*** Document passage ***
Negativity and positivity in anarchism: An inextricable but contradictory duality

Detail of “Bust of the Roman God Janus” (1569) © The New York Public Library

Tomás Ibáñez writes on the inherent (contradictory) duality of the anarchist imaginary and anarchist practice, from Redes Libertarias (05/12/2024).


When I opened the computer to start writing this text, I was tempted to title it: “In Fiery Praise of the Negativity of Anarchism”, since my purpose was precisely to reflect on this inescapable, and often undervalued, dimension of anarchism. However, I soon realised that this forced me to leave out much of what constitutes anarchism. In particular, the positive side of anarchism that also defines it was marginalised. So to remedy this unfortunate amputation, I had no choice but to undertake the elaboration of a second article, entitled this time: “Enthusiastic apology for the anarchist dream and its intermittent embodiments in reality”.

However, as my commitment was to submit a single article to Redes Libertarias, I finally opted to renounce this first title and to merge the two reflections into a single text. There would be no point in recounting this anecdote here, proper to the private sphere of the writer responsible for this article, and it is of no substantial interest, were it not for the fact that the decision to merge the two reflections has had the beneficial effect for me of putting the spotlight on the intrinsically dilemmatic character of anarchism itself. Indeed, from that decision I have come to perceive it as something cut from the same cloth as the two-faced deity called Janus in ancient Rome, endowed with two diametrically opposed but inseparably united faces.
*** End of Document passage ***
### Your goal
In the essay on anarchism, which deity from ancient Rome is anarchism compared to?
*** Input data ***
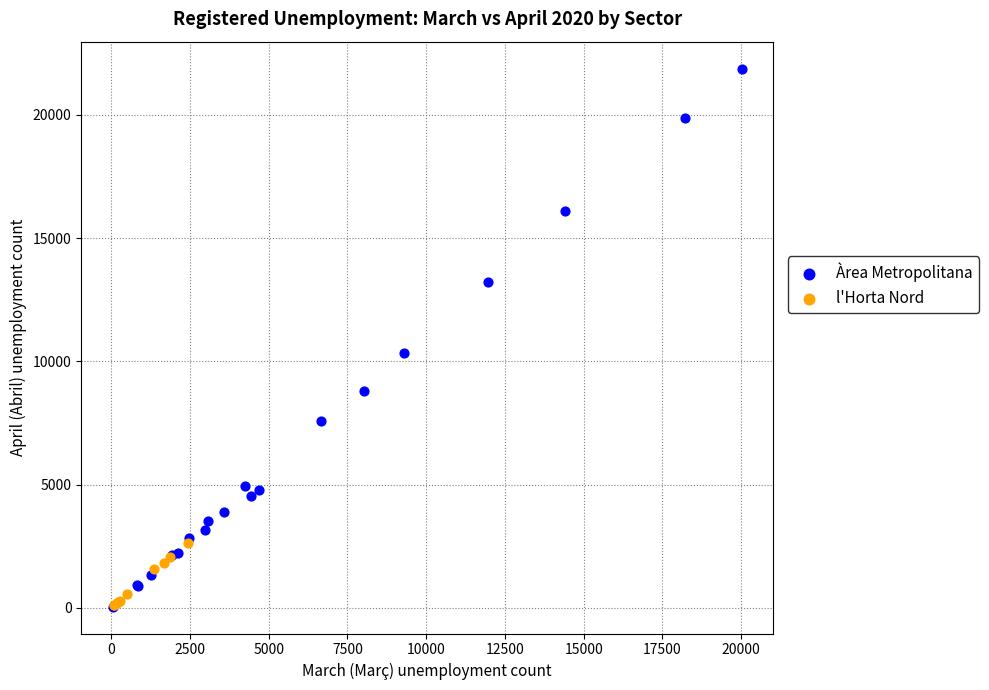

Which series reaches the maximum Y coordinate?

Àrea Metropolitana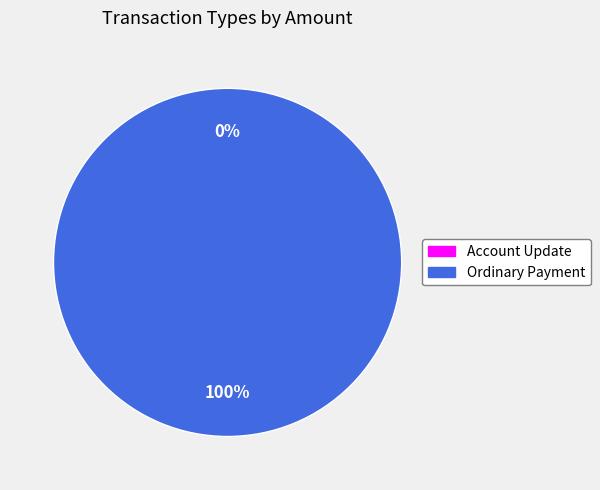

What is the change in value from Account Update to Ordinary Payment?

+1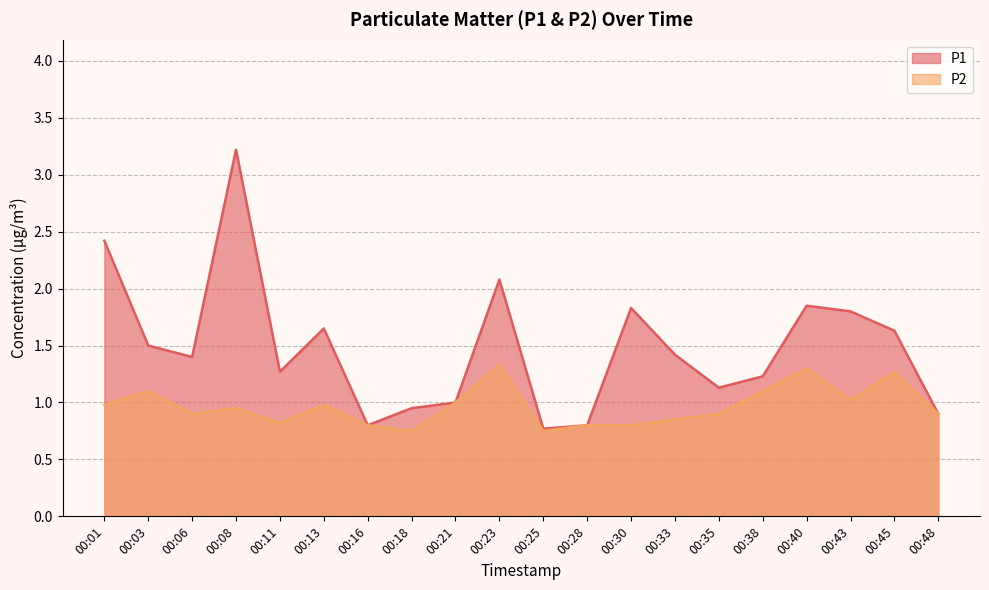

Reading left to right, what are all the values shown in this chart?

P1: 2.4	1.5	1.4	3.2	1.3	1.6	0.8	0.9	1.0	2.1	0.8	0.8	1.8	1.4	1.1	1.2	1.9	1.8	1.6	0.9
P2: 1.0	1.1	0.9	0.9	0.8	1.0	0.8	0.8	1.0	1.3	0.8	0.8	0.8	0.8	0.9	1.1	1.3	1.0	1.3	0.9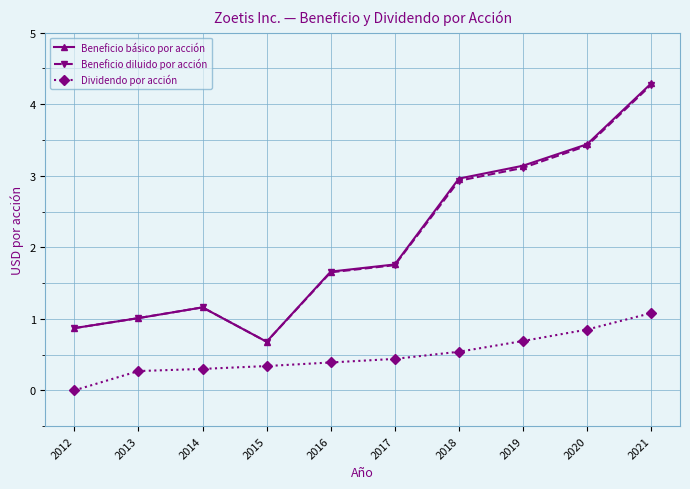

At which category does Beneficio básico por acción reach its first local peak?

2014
*** End of Input data ***
### Written reply
Janus, the two-faced deity